You're probably all familiar with the Achievement Standard document, but the assessment specifications are also useful in highlighting other things that are important. The standard tends to be quite pared down, & the specifications document is a place where the examiner can indicate areas that they think are significant. For example, the current assessment specification for AS90717 says:
There will be an emphasis on groups that contain New Zealand examples, eg ratites, Nothofagus.
But I think it's also important for you to recognise that (going on past papers) they aren't going to restrict themselves to New Zealand examples only. And that makes a lot of sense - it's not just a New Zealand phenomenon & there's so much exciting research going on elsewhere. And - just as important - the examiner is not expecting you to be aware of the details of the material that they use as context for a question. That's just the background information. What they do want to see from you is the ability to apply your understanding of evolutionary processes & patterns to explaining the data that they provide.
The concept of natural selection and its role in speciation should be clearly understood.
What's being looked for here is an understanding of how natural selection operates. I know from teachers - & I see it sometimes in my students here as well - that there's a bit of a tendency among students to say "it evolved through natural selection" & leave things at that. But that's not going to be sufficient because it doesn't address the how of the question.
For example, in the 2004 Scholarship paper there was a question about the evolution of different fish (from memory, flounder, angler fish, & seahorse). Apparently a lot of students provided the sort of general non-answer that I've just given. But what they should have done (& what the successful candidates did do) was break it down: spelling out how natural selection might bring about change within a given population.
To do this, you might start by saying that all the individual fish in that population will be different (variation). Some of that variation will have a genetic component - it will be heritable. If a variation in a particular feature (e.g. body shape, or colour) makes it more likely that an individual possessing it survives (e.g. is less likely to be picked up by a predator, or is better at competing for a resource) & reproduces, and it has a genetic component, then the individual will pass that feature on to at least some of its offspring. If individuals with that feature consistently produce, on average, more offspring than individuals without it, over time the feature will spread through the population (differential reproductive success).
And one of the key messages there is that evolution involves changes in the gene pool of a population:
Candidates should understand that evolutionary change at the level of species and populations reflects underlying changes in allele frequencies of the evolving populations.
You also need to think about the role of the environment in driving evolution, both within populations and at the species level:
The significance of environmental changes, such as glacial/interglacial periods and associated changes in sea level, and their effects on speciation should be clearly understood.

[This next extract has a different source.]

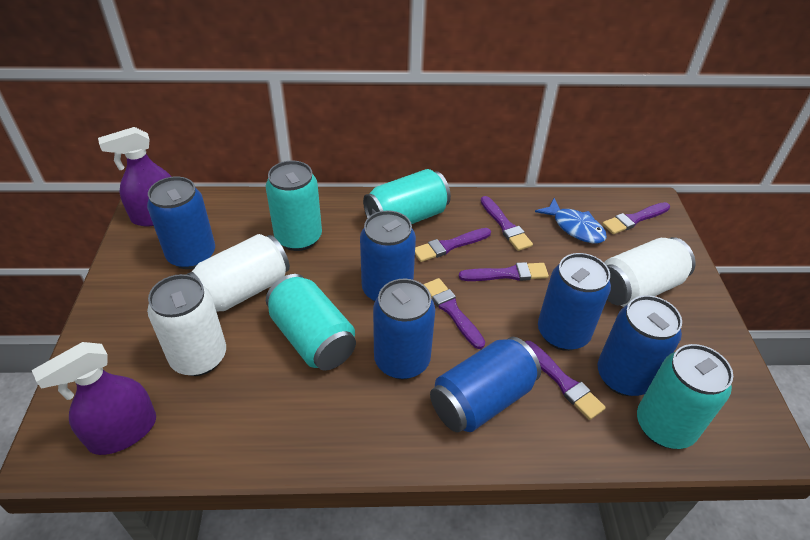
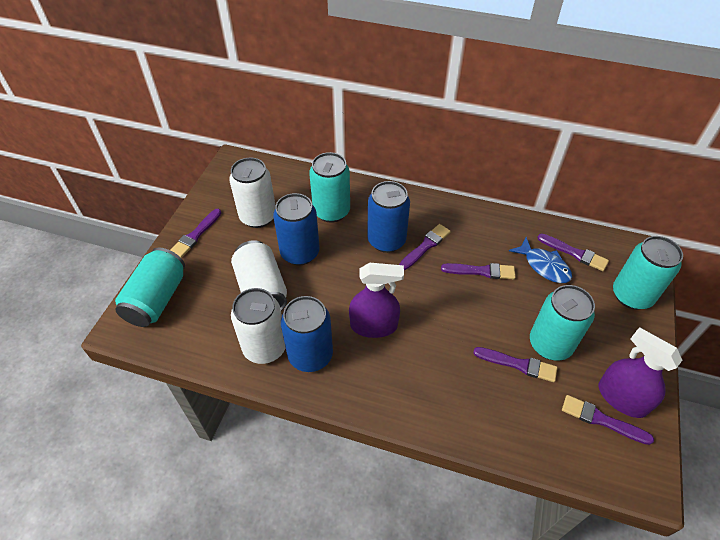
blue can: [147,176,215,269] [360,210,416,302] [373,279,435,379] [430,337,541,432] [538,253,611,351] [598,295,682,396] = 6 -> [273,193,319,265] [281,296,333,372] [367,181,410,253] = 3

These environmental changes can both select for (and against) individuals with a particular set of characteristics. And they can also be instrumental in the early stages of speciation, when geographically isolated populations can then go on to evolve intrinsic isolating mechanisms (e.g. differences in behaviour or structure) that reduce or prevent interbreeding when the populations come back into contact with each other. Last year's L3 paper asked you to think about this in terms of the dreaded cockroaches!
Reproductive isolating mechanisms need to be considered in terms of how they contribute to speciation.
And of course, you need to be able to integrate all this: if you understand how evolutionary processes operate, then you should be able to apply that understanding to explain the various patterns of evolution: convergent and divergent evolution, and adaptive radiation, for example. It's quite doable - but you do need to read the questions carefully, and think about how to apply your existing knowledge to the novel contexts that you'll meet in the exam. (And don't be thrown by the fact that they are novel!) Go for it!